Exercise objective:
Please find every line in the records below that contains the word "počasi" and copy each of those lines.
+++ Supplied data +++
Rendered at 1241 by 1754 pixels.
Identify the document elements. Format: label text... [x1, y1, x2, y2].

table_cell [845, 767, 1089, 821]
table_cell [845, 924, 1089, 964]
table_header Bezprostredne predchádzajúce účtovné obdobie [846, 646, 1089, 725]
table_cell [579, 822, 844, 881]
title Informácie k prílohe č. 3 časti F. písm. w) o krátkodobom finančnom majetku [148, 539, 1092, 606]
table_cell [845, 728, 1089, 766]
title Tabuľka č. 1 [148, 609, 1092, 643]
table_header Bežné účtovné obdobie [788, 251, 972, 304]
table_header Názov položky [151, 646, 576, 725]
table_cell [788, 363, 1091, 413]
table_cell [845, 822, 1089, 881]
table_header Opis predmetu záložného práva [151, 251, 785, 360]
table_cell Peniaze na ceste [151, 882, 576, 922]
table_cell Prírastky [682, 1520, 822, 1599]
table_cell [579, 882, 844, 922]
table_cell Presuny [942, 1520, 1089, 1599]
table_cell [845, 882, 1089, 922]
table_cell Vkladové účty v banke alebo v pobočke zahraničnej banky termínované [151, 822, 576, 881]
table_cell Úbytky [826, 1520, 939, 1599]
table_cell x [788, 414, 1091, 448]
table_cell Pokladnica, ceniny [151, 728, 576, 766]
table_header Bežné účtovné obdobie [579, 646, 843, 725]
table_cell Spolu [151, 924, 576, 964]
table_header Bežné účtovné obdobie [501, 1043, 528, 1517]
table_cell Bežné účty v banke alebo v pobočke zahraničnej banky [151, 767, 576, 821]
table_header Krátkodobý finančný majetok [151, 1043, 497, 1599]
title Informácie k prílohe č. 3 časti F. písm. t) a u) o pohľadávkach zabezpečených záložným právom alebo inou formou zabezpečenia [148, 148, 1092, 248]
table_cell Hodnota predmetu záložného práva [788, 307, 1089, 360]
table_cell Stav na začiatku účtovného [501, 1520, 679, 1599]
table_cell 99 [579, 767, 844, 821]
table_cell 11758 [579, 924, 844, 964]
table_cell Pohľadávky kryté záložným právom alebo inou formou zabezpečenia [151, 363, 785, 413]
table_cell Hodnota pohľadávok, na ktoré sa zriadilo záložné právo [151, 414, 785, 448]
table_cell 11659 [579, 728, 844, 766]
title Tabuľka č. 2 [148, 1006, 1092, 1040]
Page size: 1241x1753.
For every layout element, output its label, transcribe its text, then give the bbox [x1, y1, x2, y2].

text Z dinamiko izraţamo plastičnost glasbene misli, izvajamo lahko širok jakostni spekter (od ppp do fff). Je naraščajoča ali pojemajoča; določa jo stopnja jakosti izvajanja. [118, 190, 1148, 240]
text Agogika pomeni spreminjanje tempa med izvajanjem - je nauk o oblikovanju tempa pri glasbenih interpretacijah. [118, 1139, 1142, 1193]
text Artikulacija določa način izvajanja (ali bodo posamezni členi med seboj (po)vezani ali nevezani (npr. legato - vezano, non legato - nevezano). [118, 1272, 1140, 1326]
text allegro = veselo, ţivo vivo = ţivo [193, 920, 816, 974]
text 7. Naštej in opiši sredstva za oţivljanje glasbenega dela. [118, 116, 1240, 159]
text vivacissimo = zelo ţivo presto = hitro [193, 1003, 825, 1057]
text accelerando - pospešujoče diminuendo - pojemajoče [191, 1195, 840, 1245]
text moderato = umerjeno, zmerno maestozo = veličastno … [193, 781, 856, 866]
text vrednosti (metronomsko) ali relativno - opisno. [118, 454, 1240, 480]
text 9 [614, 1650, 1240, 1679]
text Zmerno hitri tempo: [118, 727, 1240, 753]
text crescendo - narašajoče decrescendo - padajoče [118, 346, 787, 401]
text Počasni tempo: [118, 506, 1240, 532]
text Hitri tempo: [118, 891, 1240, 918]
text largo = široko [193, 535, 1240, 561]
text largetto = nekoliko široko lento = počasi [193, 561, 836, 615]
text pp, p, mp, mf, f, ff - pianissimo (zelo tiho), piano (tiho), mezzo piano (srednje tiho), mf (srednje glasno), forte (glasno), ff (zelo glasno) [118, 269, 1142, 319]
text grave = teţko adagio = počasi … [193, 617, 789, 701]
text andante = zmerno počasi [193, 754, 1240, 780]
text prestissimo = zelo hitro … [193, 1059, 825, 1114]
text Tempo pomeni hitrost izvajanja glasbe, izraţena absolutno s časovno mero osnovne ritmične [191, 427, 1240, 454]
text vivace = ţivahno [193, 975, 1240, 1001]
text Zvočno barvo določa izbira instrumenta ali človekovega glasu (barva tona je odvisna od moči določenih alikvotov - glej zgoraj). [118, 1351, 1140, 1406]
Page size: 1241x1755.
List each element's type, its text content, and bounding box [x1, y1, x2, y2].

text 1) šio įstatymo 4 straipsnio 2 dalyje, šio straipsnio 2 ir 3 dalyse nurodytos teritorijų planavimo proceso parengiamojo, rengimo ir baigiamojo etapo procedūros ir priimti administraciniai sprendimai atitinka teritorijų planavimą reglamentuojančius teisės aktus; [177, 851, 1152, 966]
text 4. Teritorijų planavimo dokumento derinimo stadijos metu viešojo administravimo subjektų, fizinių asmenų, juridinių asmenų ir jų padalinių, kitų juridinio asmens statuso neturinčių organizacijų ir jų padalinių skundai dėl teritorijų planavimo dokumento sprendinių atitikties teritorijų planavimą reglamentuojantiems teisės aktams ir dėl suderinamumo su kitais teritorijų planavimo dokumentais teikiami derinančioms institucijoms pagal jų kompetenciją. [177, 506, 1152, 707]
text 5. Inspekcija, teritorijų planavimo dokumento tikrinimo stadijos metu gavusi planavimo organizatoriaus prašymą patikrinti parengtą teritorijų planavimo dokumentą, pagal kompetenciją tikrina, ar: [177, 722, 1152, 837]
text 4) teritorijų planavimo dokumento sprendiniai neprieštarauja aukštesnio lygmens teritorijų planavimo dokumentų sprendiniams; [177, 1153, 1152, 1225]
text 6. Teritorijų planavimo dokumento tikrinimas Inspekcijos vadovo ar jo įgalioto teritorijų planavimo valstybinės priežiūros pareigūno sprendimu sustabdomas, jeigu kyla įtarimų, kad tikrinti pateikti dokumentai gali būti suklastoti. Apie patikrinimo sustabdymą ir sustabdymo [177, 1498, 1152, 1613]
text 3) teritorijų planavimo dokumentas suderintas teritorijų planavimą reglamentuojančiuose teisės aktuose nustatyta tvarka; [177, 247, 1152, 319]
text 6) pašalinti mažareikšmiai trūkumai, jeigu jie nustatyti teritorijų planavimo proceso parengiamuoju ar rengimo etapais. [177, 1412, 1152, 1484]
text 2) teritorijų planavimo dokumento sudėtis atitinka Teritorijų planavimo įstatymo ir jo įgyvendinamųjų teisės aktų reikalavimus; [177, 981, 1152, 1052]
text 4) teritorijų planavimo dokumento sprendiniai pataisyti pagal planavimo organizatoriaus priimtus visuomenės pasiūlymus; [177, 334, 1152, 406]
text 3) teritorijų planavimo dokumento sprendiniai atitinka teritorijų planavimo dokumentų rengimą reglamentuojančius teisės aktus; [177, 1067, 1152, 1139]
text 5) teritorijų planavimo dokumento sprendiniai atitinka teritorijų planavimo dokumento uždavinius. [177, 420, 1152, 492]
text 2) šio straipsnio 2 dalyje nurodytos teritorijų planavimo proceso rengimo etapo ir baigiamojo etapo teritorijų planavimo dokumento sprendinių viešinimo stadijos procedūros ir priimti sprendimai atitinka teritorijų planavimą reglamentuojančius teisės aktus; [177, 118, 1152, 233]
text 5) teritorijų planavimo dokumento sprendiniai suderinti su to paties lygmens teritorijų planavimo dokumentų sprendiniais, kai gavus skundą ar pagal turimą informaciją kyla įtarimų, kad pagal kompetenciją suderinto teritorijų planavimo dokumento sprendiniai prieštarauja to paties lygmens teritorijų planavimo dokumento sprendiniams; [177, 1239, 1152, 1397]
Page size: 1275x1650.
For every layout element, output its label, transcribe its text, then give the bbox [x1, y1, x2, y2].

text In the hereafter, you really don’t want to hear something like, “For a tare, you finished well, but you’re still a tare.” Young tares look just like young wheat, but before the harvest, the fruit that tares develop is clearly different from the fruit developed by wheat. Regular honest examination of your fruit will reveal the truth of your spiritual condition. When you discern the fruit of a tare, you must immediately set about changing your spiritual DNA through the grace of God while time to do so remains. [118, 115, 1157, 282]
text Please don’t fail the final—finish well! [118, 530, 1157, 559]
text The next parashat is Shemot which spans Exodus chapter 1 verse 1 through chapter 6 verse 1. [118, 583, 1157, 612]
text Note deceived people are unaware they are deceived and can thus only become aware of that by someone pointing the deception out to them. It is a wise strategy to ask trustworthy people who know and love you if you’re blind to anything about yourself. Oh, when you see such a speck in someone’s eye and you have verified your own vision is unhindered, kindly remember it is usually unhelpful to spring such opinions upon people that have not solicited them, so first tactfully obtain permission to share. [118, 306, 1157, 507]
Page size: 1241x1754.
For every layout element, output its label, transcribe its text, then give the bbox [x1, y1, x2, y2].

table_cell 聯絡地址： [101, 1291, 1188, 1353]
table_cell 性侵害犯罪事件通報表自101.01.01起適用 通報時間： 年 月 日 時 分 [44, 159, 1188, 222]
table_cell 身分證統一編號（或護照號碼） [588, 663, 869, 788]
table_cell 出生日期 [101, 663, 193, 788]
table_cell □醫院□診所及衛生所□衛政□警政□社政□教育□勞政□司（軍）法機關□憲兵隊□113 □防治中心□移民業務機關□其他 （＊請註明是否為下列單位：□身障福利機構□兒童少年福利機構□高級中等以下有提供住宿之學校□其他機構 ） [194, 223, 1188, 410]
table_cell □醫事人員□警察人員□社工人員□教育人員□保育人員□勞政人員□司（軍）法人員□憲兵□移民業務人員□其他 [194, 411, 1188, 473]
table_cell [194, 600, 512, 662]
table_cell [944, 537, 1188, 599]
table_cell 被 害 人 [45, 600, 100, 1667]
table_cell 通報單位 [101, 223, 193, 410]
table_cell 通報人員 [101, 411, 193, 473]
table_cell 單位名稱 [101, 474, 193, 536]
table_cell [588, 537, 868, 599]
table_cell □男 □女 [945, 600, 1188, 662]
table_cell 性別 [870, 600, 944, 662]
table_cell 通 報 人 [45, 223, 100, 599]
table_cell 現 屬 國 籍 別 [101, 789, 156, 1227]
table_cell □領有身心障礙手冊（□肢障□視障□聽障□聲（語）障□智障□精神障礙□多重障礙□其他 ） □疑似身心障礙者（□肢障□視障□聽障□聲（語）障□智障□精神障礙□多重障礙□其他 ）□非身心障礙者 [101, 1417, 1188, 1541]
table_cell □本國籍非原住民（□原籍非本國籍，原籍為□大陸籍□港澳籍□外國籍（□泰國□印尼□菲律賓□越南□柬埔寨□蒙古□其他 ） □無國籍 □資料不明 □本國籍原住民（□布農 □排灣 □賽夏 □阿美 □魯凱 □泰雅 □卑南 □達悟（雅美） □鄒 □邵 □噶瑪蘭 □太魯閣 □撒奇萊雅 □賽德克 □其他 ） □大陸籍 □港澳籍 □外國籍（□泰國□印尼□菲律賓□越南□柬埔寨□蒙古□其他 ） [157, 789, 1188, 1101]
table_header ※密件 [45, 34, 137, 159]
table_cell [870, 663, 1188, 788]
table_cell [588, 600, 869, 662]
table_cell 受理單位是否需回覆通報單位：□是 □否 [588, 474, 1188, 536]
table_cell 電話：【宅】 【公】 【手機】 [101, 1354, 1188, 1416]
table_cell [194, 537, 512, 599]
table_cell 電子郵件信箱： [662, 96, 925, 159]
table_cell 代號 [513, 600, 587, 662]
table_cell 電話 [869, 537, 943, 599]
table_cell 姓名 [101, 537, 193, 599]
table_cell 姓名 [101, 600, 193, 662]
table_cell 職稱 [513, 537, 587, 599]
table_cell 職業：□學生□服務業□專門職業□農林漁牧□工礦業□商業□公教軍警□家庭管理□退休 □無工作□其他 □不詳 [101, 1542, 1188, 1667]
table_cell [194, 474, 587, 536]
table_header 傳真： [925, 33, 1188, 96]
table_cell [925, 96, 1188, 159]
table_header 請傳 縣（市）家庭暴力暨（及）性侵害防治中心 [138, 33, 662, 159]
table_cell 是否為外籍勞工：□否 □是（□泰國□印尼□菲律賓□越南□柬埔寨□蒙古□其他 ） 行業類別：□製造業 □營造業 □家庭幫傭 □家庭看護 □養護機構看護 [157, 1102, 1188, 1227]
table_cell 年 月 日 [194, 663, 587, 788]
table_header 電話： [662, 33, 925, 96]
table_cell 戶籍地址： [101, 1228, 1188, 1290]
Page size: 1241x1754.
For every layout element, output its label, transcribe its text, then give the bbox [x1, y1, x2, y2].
+++
Answer in full:
text largetto = nekoliko široko lento = počasi [193, 561, 836, 615]
text grave = teţko adagio = počasi … [193, 617, 789, 701]
text andante = zmerno počasi [193, 754, 1240, 780]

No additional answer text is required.